While acting as spokesman for the Baptist Pastors Churches Union, a group of 64 churches in Brooklyn and Queens, Jones endorsed New York Mayor David N. Dinkins in his 1993 reelection campaign against Rudolph Guiliani. The New York Times quoted from Jones's speech: "Elements that can best be described as fascist seem to have grown up and flowered around Mr. Giuliani." Guiliani characterized the remark as an anti-Italian slur and a furor erupted. However Jones said his remark was not an ethnic slur because "Fascism philosophically transcends ethnicity."

After the 1999 fatal shooting of New York City resident Amadou Diallo, an immigrant from Guinea, by New York City police officers, Jones joined Sharpton and others to form the Amadou Diallo Coalition of more than 70 organizations and including religious leaders, elected officials, and grassroots activists. Their goal was to attack institutionalized racism in New York City through a comprehensive economic boycott.

Retired in 2005

Jones retired as pastor emeritus in September of 2005. He died of complications from kidney disease after a long illness on February 4, 2006, in his Brooklyn home. In Jones's obituary the Amsterdam News quoted the Rev. John Scott: "We worked together for decades as brothers in the ministry and in the struggle for justice. He was not afraid to speak up for what he believed was right, and he was jailed more than once for his efforts. Rev. Jones truly inhabited this world for the betterment of human kind."

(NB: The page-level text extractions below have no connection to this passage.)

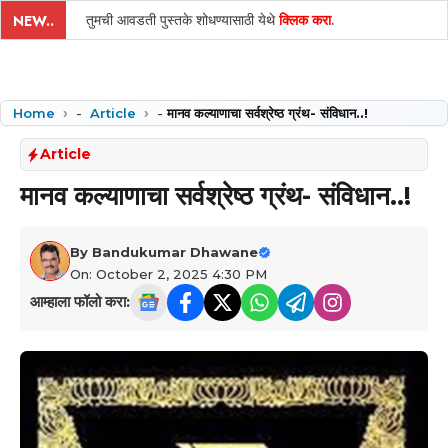
तुमची आवडती पुस्तके शोधण्यासाठी येथे
क्लिक करा
.
NEW..
Home
-
Article
-
मानव कल्याणाचा सर्वश्रेष्ठ ग्रंथ- संविधान..!
Article
मानव कल्याणाचा सर्वश्रेष्ठ ग्रंथ- संविधान..!
By
Bandukumar Dhawane
On: October 2, 2025 4:30 PM
आम्हाला फॉलो करा: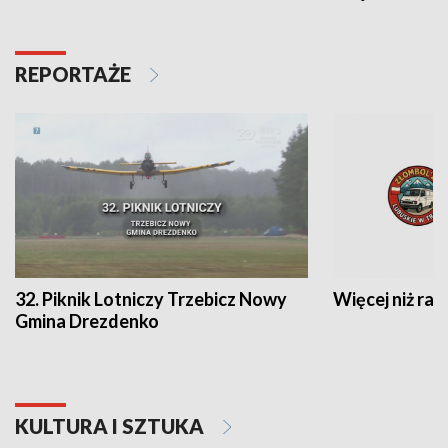
REPORTAŻE
32. Piknik Lotniczy Trzebicz Nowy
Więcej niż raj
Gmina Drezdenko
KULTURA I SZTUKA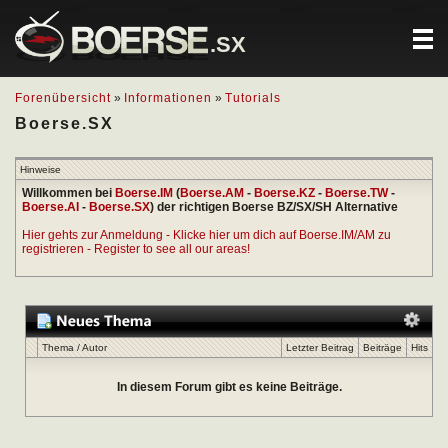
.SX
Forenübersicht
»
Informationen
»
Tutorials
Boerse.SX
Hinweise
Willkommen bei
Boerse.IM
(
Boerse.AM
-
Boerse.KZ
-
Boerse.TW
-
Boerse.AI
-
Boerse.SX
) der richtigen Boerse BZ/SX/SH Alternative
Hier gehts zur Anmeldung - Klicke hier um dich auf Boerse.IM/AM zu
registrieren - Register to see all our areas!
Thema
/
Autor
Letzter Beitrag
Beiträge
Hits
In diesem Forum gibt es keine Beiträge.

In January of 2006, the school of theology at Simmons College in Louisville, which was co-founded by Jones' grandfather, the Rev. Henry Wise Jones, was renamed the William Augustus Jones, Jr. School of Preaching.

Selected works

Books

(With others) The Black Church Looks at the Bicentennial, Progressive National Baptist Publishing House, 1976.

"Freedom of Conscience, the Black Experience in America," in Religious Liberty in the Crossfire of Creeds, Ecumenical Press, 1978.

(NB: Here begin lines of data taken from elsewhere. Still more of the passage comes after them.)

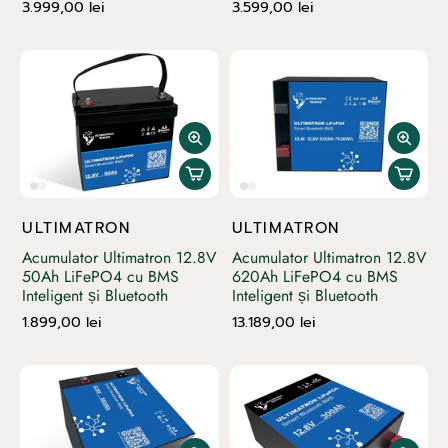
3.999,00 lei
3.599,00 lei
ULTIMATRON
ULTIMATRON
Acumulator Ultimatron 12.8V
Acumulator Ultimatron 12.8V
50Ah LiFePO4 cu BMS
620Ah LiFePO4 cu BMS
Inteligent și Bluetooth
Inteligent și Bluetooth
1.899,00 lei
13.189,00 lei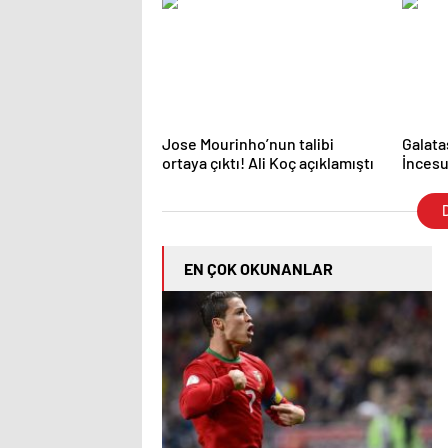
Jose Mourinho’nun talibi
Galata
ortaya çıktı! Ali Koç açıklamıştı
İncesu
D
EN ÇOK OKUNANLAR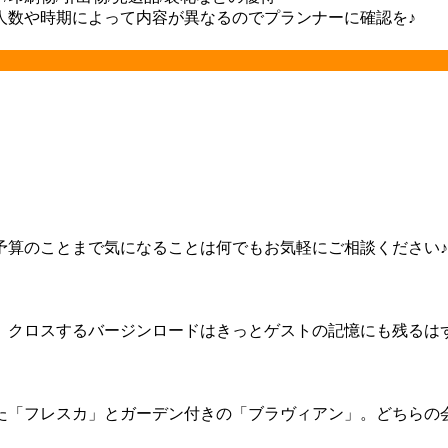
人数や時期によって内容が異なるのでプランナーに確認を♪
予算のことまで気になることは何でもお気軽にご相談ください
】クロスするバージンロードはきっとゲストの記憶にも残るは
た「フレスカ」とガーデン付きの「ブラヴィアン」。どちらの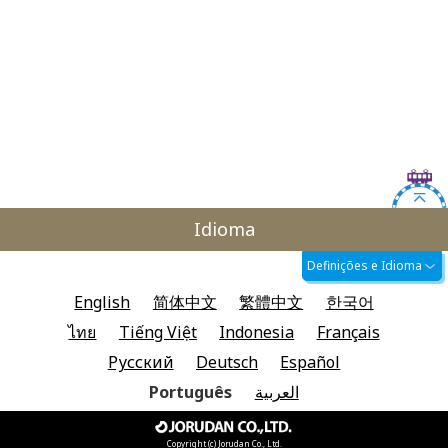
Idioma
Definições e Idioma
English
简体中文
繁體中文
한국어
ไทย
Tiếng Việt
Indonesia
Français
Русский
Deutsch
Español
Português
العربية
Copyright (c) Jorudan Co., Ltd.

God in the Ghetto, Progressive Baptist Publishing House, 1979.

Responsible Preaching, Aaron Press, 1989.

(With others) The African American Church: Past, Present and Future, Martin Luther King Fellows Press, 1991.

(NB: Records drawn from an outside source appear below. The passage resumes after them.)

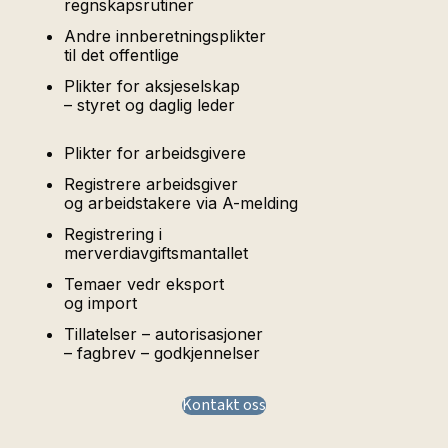
regnskapsrutiner
Andre innberetningsplikter
til det offentlige
Plikter for aksjeselskap
– styret og daglig leder
Plikter for arbeidsgivere
Registrere arbeidsgiver
og arbeidstakere via A-melding
Registrering i
merverdiavgiftsmantallet
Temaer vedr eksport
og import
Tillatelser – autorisasjoner
– fagbrev – godkjennelser
Kontakt oss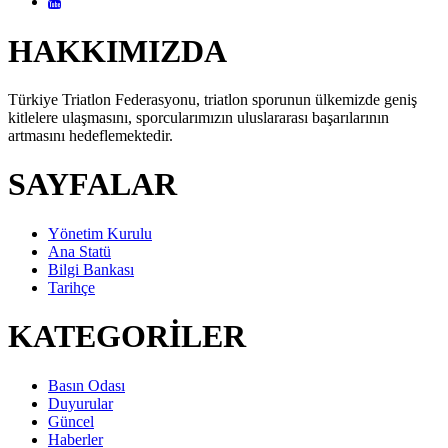
HAKKIMIZDA
Türkiye Triatlon Federasyonu, triatlon sporunun ülkemizde geniş
kitlelere ulaşmasını, sporcularımızın uluslararası başarılarının
artmasını hedeflemektedir.
SAYFALAR
Yönetim Kurulu
Ana Statü
Bilgi Bankası
Tarihçe
KATEGORİLER
Basın Odası
Duyurular
Güncel
Haberler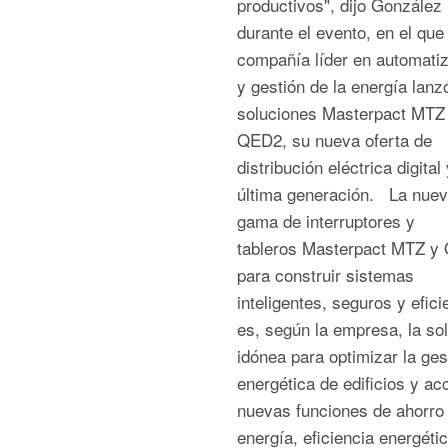
productivos", dijo González
durante el evento, en el que 
compañía líder en automati
y gestión de la energía lanz
soluciones Masterpact MTZ
QED2, su nueva oferta de
distribución eléctrica digital
última generación. La nue
gama de interruptores y
tableros Masterpact MTZ y
para construir sistemas
inteligentes, seguros y efici
es, según la empresa, la so
idónea para optimizar la ges
energética de edificios y ac
nuevas funciones de ahorro
energía, eficiencia energéti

When God Says, ‘Let Me Alone,’ CSS, 1998.

Video recordings

(With others) Chapel Address, 1981, Nov. 17-20, Southern Baptist Theological Seminary, 1981.

The Inseparable Love, Forum on Black Preaching, 1986.

Sound recordings

Antidote for Anxiety, Broadcasting and Film Commission, National Council of the Churches of Christ in the U.S.A., 1977.

When the Word Becomes Flesh, Colgate Rochester Divinity School/Bexley Hall/Crozer Theological Seminary, 1979.

Evening Addresses, Protestant Radio & TV Center, 1980.

Doorway to Destiny, Hampton University, 1985.

The Problem of the Present Past, Hampton University, 1985.

Sources

Periodicals

Lexington Herald-Leader (KY), February 6, 2006.

Los Angeles Times, February 10, 2006, p. B11.

New York Amsterdam News, February 9-15, 2006, p. 43; February 16-22, 2006, p. 6.

New York Beacon, February 16-22, 2006, p. 2.

New York Times, December 10, 1980, p. B1; May 3, 1984, p. B11; October 1, 1993, p. B4; February 8, 2006, p. C16.

Washington Post, February 8, 2006, p. B6.